• _WHAT IS BEING ASKED_
Your answer must consist of exactly the lines below, starting with the line with "table_cell [395, 313, 597, 345]" and going on through the line with "table_cell [731, 1032, 796, 1097]", and nothing else.

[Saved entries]
# # # #
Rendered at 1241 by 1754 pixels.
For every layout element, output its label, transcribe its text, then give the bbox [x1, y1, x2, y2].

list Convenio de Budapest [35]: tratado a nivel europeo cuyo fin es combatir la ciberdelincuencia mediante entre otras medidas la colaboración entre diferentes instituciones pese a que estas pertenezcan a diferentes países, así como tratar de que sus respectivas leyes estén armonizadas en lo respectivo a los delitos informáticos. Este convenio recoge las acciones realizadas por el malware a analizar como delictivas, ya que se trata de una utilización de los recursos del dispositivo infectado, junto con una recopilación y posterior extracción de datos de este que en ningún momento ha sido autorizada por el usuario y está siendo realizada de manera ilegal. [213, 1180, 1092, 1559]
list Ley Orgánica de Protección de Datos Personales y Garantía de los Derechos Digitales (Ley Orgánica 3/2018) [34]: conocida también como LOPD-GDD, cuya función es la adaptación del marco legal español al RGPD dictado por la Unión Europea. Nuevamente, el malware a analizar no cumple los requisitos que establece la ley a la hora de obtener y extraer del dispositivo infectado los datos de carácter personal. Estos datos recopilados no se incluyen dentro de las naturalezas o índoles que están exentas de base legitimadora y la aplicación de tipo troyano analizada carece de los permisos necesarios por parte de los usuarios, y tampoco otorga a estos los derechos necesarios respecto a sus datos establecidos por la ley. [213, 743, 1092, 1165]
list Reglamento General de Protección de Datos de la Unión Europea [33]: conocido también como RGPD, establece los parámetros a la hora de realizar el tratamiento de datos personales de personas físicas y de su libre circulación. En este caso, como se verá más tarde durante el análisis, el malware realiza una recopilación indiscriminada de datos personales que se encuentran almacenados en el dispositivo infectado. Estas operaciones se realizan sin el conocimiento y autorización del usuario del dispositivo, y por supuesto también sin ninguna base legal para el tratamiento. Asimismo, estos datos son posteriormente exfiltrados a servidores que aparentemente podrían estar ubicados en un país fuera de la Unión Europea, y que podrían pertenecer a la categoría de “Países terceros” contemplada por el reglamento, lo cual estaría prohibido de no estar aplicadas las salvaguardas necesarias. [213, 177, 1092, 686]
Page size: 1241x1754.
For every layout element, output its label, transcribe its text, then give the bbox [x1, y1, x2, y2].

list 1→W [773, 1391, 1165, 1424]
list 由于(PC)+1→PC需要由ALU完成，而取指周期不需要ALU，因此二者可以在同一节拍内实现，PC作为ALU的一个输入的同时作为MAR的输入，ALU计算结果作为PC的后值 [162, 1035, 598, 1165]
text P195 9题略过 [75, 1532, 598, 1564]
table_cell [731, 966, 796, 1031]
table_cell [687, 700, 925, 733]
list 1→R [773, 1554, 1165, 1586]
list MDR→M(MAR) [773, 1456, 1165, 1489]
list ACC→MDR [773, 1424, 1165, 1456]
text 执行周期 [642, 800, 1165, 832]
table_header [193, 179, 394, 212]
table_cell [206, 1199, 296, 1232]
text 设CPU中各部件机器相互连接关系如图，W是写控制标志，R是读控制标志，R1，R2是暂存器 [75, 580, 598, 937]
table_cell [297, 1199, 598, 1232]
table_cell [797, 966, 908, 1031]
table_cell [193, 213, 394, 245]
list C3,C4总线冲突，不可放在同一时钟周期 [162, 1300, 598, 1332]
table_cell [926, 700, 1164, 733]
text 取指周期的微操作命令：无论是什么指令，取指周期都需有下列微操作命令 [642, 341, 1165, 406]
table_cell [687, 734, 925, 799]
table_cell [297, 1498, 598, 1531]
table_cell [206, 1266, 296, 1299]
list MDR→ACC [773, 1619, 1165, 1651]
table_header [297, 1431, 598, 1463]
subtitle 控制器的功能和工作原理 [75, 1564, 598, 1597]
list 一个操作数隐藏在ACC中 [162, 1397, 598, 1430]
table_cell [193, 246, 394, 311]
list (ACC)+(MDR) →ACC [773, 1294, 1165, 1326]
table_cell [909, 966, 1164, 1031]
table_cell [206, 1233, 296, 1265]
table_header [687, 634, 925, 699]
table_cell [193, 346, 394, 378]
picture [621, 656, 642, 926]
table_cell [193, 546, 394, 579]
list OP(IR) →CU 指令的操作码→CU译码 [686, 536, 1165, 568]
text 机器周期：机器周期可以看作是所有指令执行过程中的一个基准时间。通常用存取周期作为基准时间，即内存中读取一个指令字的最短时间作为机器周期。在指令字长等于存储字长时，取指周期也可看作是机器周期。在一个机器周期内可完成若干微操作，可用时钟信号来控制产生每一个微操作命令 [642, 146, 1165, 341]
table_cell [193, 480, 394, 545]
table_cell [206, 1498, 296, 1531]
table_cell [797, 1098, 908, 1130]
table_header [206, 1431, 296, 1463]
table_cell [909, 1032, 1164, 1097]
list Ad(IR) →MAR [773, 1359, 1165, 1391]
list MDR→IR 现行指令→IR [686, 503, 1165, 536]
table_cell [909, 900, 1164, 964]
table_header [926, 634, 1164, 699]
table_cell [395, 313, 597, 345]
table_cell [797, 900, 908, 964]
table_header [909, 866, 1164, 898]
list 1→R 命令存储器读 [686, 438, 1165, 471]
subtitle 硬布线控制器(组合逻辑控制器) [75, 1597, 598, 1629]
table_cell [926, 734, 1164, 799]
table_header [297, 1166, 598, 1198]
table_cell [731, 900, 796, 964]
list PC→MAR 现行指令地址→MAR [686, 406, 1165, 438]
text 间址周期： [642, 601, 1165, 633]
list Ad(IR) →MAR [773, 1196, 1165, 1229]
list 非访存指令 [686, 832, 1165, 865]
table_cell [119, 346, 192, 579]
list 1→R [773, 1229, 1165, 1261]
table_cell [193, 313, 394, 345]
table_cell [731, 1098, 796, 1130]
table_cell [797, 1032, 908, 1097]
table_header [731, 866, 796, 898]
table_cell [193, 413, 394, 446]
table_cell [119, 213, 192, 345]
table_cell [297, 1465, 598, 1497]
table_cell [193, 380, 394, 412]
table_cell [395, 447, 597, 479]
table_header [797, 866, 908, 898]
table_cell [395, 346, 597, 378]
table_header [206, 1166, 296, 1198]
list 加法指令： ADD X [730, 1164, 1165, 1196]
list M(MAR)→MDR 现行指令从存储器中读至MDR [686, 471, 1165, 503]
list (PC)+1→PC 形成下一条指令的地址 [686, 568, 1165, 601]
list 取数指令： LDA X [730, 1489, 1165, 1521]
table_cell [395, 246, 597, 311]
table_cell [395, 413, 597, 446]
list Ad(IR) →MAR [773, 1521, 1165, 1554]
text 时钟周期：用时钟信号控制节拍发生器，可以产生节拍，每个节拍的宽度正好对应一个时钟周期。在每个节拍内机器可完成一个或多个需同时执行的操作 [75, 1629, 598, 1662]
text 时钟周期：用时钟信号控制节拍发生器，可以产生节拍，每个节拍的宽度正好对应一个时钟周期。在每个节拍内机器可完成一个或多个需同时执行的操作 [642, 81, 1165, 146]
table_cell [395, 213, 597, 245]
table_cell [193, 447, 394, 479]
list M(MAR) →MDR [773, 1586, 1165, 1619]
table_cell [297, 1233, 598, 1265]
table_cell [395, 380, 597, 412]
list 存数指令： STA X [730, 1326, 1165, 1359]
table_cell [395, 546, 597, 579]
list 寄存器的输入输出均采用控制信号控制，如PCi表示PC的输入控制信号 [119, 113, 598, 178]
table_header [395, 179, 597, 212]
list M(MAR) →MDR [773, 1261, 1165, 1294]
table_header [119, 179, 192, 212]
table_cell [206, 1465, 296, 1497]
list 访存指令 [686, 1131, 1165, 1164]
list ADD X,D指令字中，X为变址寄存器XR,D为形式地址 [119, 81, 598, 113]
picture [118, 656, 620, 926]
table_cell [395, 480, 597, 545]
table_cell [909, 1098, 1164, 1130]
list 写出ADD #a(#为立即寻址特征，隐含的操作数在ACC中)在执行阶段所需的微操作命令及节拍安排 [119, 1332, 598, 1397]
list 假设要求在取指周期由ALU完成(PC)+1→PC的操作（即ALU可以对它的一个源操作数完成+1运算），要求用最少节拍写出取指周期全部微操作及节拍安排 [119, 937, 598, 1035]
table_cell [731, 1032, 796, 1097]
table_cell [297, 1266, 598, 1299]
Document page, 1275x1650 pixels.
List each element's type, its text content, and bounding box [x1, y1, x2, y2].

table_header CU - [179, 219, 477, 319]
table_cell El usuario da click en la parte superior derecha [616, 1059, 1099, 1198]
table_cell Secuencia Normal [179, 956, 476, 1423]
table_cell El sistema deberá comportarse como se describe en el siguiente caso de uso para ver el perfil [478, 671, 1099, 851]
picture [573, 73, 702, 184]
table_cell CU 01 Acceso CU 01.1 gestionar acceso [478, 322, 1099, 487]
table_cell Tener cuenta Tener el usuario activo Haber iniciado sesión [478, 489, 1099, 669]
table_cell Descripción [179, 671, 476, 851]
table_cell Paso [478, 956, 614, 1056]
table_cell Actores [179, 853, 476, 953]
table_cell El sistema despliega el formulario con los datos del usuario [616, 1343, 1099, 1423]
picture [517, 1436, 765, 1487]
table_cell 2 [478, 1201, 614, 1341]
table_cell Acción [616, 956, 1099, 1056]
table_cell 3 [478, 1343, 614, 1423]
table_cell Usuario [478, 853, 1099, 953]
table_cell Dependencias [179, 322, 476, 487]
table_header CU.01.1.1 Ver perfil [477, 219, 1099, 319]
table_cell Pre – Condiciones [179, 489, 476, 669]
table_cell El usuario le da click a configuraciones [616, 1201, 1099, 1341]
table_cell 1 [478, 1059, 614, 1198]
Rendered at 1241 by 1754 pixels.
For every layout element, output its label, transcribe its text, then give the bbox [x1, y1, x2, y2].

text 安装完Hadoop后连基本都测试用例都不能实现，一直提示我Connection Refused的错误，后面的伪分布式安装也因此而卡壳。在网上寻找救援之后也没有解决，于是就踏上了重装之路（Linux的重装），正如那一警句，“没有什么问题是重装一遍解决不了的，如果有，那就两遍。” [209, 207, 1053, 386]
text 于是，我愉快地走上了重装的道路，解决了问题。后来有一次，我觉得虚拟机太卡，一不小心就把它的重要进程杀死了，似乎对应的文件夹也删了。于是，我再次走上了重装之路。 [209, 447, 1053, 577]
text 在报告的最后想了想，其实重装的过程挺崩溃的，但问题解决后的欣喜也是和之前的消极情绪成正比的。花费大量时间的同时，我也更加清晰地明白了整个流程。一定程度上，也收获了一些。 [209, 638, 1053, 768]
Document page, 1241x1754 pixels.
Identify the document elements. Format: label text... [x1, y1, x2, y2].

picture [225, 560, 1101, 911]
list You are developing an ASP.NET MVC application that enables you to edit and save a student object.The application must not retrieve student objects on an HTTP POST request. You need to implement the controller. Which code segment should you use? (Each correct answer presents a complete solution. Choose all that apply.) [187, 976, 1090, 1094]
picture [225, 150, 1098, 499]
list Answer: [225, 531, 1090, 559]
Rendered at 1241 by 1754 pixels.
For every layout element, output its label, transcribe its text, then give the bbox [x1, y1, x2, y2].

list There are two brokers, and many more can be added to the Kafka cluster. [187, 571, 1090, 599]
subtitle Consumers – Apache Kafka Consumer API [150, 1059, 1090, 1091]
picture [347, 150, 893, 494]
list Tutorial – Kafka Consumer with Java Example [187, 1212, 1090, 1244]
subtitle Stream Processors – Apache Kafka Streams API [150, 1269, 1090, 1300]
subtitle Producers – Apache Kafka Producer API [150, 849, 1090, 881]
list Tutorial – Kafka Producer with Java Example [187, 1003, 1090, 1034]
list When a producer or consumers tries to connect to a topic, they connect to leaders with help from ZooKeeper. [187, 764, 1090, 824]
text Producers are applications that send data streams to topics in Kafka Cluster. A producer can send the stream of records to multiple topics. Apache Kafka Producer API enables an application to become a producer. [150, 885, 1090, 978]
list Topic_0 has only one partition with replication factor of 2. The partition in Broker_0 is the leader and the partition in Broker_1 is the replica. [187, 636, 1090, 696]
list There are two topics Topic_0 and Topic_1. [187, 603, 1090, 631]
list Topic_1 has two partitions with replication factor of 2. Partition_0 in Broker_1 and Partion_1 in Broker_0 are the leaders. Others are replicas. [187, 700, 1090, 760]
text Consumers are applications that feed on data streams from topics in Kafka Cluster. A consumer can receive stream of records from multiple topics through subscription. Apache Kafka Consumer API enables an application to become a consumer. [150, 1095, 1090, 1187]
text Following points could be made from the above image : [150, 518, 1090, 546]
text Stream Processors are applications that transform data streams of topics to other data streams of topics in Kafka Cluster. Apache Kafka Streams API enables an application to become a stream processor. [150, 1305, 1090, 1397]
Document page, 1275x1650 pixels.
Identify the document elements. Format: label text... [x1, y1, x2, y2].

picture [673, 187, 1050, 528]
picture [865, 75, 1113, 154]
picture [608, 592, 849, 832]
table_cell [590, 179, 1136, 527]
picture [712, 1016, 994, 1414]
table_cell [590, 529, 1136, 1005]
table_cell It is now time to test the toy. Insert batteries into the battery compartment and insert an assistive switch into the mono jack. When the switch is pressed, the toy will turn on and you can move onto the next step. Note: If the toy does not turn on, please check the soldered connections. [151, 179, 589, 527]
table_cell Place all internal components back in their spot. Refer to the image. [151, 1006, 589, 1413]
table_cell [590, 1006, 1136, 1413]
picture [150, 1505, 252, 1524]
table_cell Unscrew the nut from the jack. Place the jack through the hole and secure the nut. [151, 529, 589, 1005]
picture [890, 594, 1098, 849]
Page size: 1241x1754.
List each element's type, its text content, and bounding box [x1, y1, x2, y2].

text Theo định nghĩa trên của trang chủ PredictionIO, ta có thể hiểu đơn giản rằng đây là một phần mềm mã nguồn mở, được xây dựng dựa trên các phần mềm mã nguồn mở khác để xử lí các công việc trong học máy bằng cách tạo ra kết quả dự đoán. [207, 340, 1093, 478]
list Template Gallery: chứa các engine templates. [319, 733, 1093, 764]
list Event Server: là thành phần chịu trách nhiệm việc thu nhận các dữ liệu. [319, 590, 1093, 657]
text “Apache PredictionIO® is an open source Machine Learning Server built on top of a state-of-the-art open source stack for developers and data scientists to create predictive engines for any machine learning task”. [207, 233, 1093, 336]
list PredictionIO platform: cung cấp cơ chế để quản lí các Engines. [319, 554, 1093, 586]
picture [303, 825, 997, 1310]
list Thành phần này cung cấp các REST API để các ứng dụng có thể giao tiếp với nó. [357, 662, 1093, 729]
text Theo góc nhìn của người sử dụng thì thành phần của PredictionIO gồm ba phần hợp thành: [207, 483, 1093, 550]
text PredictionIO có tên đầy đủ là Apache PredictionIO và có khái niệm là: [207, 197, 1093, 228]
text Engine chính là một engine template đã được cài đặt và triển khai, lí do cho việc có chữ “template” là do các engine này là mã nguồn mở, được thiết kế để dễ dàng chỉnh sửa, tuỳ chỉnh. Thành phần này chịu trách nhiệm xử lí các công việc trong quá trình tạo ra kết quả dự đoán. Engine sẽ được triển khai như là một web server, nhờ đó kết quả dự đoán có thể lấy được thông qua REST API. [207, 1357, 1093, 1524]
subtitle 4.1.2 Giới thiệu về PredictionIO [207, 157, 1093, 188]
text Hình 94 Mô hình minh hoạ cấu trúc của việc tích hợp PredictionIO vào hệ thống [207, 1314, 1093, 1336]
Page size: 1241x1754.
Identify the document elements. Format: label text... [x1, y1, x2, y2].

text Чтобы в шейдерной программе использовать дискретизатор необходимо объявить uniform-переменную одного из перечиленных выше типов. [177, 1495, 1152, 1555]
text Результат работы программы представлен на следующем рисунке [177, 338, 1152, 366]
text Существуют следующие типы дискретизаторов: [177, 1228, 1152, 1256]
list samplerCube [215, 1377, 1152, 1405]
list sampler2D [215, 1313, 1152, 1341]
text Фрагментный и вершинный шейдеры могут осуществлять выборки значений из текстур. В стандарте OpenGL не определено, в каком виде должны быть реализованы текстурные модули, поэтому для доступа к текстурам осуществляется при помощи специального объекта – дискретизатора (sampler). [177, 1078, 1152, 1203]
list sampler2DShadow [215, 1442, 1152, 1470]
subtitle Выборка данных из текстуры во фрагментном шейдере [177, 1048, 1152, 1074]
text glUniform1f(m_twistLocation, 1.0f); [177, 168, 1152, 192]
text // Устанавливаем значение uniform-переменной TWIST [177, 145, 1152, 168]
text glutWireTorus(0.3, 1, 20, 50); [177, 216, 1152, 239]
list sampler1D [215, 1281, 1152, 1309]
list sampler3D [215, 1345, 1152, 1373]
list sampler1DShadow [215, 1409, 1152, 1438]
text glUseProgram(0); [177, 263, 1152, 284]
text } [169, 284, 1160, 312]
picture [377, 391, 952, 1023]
# # # #
• _OUTPUT FOR THIS EXERCISE_
table_cell [395, 313, 597, 345]
table_cell [797, 900, 908, 964]
table_header [909, 866, 1164, 898]
list 1→R 命令存储器读 [686, 438, 1165, 471]
subtitle 硬布线控制器(组合逻辑控制器) [75, 1597, 598, 1629]
table_cell [926, 734, 1164, 799]
table_header [297, 1166, 598, 1198]
table_cell [731, 900, 796, 964]
list PC→MAR 现行指令地址→MAR [686, 406, 1165, 438]
text 间址周期： [642, 601, 1165, 633]
list Ad(IR) →MAR [773, 1196, 1165, 1229]
list 非访存指令 [686, 832, 1165, 865]
table_cell [119, 346, 192, 579]
list 1→R [773, 1229, 1165, 1261]
table_cell [193, 313, 394, 345]
table_cell [731, 1098, 796, 1130]
table_cell [797, 1032, 908, 1097]
table_header [731, 866, 796, 898]
table_cell [193, 413, 394, 446]
table_cell [119, 213, 192, 345]
table_cell [297, 1465, 598, 1497]
table_cell [193, 380, 394, 412]
table_cell [395, 447, 597, 479]
table_header [797, 866, 908, 898]
table_cell [395, 346, 597, 378]
table_header [206, 1166, 296, 1198]
list 加法指令： ADD X [730, 1164, 1165, 1196]
list M(MAR)→MDR 现行指令从存储器中读至MDR [686, 471, 1165, 503]
list (PC)+1→PC 形成下一条指令的地址 [686, 568, 1165, 601]
list 取数指令： LDA X [730, 1489, 1165, 1521]
table_cell [395, 246, 597, 311]
table_cell [395, 413, 597, 446]
list Ad(IR) →MAR [773, 1521, 1165, 1554]
text 时钟周期：用时钟信号控制节拍发生器，可以产生节拍，每个节拍的宽度正好对应一个时钟周期。在每个节拍内机器可完成一个或多个需同时执行的操作 [75, 1629, 598, 1662]
text 时钟周期：用时钟信号控制节拍发生器，可以产生节拍，每个节拍的宽度正好对应一个时钟周期。在每个节拍内机器可完成一个或多个需同时执行的操作 [642, 81, 1165, 146]
table_cell [395, 213, 597, 245]
table_cell [193, 447, 394, 479]
list M(MAR) →MDR [773, 1586, 1165, 1619]
table_cell [297, 1233, 598, 1265]
table_cell [395, 380, 597, 412]
list 存数指令： STA X [730, 1326, 1165, 1359]
table_cell [395, 546, 597, 579]
list 寄存器的输入输出均采用控制信号控制，如PCi表示PC的输入控制信号 [119, 113, 598, 178]
table_header [395, 179, 597, 212]
list M(MAR) →MDR [773, 1261, 1165, 1294]
table_header [119, 179, 192, 212]
table_cell [206, 1465, 296, 1497]
list 访存指令 [686, 1131, 1165, 1164]
list ADD X,D指令字中，X为变址寄存器XR,D为形式地址 [119, 81, 598, 113]
picture [118, 656, 620, 926]
table_cell [395, 480, 597, 545]
table_cell [909, 1098, 1164, 1130]
list 写出ADD #a(#为立即寻址特征，隐含的操作数在ACC中)在执行阶段所需的微操作命令及节拍安排 [119, 1332, 598, 1397]
list 假设要求在取指周期由ALU完成(PC)+1→PC的操作（即ALU可以对它的一个源操作数完成+1运算），要求用最少节拍写出取指周期全部微操作及节拍安排 [119, 937, 598, 1035]
table_cell [731, 1032, 796, 1097]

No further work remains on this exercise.